* EXERCISE PASSAGE *
*** Begin section ***

The ribosome is a large complex molecule which is responsible for catalyzing the formation of proteins from individual amino acids using messenger RNA as a template.[1] This process is known as translation. Ribosomes are found in all living cells.

The sequence of DNA encoding for a protein may be copied many times into messenger RNA (mRNA) chains of a similar sequence. Ribosomes can bind to an mRNA chain and use it as a template for determining the correct sequence of amino acids in a particular protein. Amino acids are selected, collected and carried to the ribosome by transfer RNA (tRNA molecules), which enter one part of the ribosome and bind to the messenger RNA chain. The attached amino acids are then linked together by another part of the ribosome.

More than one ribosome may move along a single mRNA chain at one time, each "reading" its sequence and producing a corresponding protein molecule. Once the protein is produced it can then 'fold up' to produce a specific functional three-dimensional structure largely determined probabilistically by the pattern of charges in its sequence.

A ribosome is made from complexes of RNAs and proteins called ribonucleoproteins. Each ribosome is divided into two subunits. The smaller subunit binds to the mRNA pattern, while the larger subunit binds to the tRNA and the amino acids. When a ribosome finishes reading an mRNA molecule, these two subunits split apart. Ribosomes have been classified as ribozymes, because the ribosomal RNA seems to be most important for the peptidyl transferase activity that links amino acids together.

Ribosomes from bacteria, archaea and eukaryotes (the three domains of life on Earth), have significantly different structures and RNA sequences. These differences in structure allow some antibiotics to kill bacteria by inhibiting their ribosomes, while leaving human ribosomes unaffected. The ribosomes in the mitochondria of eukaryotic cells functionally resemble in many features those in bacteria, reflecting the likely evolutionary origin of mitochondria.[2][3] The word ribosome comes from ribo nucleic acid and the Greek: soma (meaning body).

Together with Albert Claude and Christian de Duve, George Emil Palade was awarded the Nobel Prize in Physiology or Medicine, in 1974, for the discovery of the ribosomes.[4] The Nobel Prize in Chemistry 2009 was awarded to Venkatraman Ramakrishnan, Thomas A. Steitz and Ada E. Yonath for discovering the detailed structure and mechanism of the ribosome.[5]

Contents

Description

Archaeal, eubacterial and eukaryotic ribosomes differ in their size, composition and the ratio of protein to RNA. Because they are formed from two subunits of non-equal size, they are slightly longer in the axis than in diameter. Prokaryotic ribosomes are around 20 nm (200 Å) in diameter and are composed of 65% ribosomal RNA and 35% ribosomal proteins. Eukaryotic ribosomes are between 25 and 30 nm (250–300 Å) in diameter and the ratio of rRNA to protein is close to 1. Ribosomes translate messenger RNA (mRNA) and build polypeptide chains (e.g., proteins) using amino acids delivered by transfer RNA (tRNA). Their active sites are made of RNA, so ribosomes are now classified as "ribozymes".[6]

Ribosomes build proteins from the genetic instructions held within messenger RNA. Free ribosomes are suspended in the cytosol (the semi-fluid portion of the cytoplasm); others are bound to the rough endoplasmic reticulum, giving it the appearance of roughness and thus its name, or to the nuclear envelope. As ribozymes are partly constituted from RNA, it is thought that they might be remnants of the RNA world.[7] Although catalysis of the peptide bond involves the C2 hydroxyl of RNA's P-site (see Function section below) adenosine in a protein shuttle mechanism, other steps in protein synthesis (such as translocation) are caused by changes in protein conformations.

*** End section ***

* DATA SUPPLIED *
*** Begin section ***

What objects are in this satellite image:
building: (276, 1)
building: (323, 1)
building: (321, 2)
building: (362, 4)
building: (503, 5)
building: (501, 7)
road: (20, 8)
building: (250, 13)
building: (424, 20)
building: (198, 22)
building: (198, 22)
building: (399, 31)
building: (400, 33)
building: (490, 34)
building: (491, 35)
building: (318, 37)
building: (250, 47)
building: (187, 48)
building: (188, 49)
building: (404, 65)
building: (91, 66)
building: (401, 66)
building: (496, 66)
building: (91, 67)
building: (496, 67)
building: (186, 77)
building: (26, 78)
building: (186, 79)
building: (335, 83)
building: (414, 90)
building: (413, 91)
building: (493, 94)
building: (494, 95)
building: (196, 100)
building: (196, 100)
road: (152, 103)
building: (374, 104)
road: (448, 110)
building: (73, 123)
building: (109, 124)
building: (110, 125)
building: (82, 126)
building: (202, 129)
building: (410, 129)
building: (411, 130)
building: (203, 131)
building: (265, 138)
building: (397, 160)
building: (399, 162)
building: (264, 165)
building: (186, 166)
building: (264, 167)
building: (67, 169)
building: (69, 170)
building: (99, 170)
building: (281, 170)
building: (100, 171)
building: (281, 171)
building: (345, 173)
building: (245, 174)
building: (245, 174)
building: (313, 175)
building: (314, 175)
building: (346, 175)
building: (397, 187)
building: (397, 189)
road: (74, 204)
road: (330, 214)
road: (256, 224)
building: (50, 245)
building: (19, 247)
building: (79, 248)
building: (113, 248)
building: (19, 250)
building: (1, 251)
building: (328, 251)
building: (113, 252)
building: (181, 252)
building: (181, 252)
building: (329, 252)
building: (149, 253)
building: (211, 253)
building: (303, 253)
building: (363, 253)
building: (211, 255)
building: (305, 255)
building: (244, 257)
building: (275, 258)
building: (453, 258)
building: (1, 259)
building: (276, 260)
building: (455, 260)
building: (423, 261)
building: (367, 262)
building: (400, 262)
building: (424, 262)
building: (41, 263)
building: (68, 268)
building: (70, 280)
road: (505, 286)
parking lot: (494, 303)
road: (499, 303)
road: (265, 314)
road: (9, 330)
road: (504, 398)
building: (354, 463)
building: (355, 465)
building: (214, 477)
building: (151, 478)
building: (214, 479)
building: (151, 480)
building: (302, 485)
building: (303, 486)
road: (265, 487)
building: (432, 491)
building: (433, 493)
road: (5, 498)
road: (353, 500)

*** End section ***

* ASSIGNMENT *
Please translate this sentence from the ribosome passage into Spanish: "The smaller subunit binds to the mRNA pattern, while the larger subunit binds to the tRNA and the amino acids."

* ANSWER FOR THE TASK *
La subunidad más pequeña se une al patrón del ARNm, mientras que la subunidad más grande se une al ARNt y a los aminoácidos.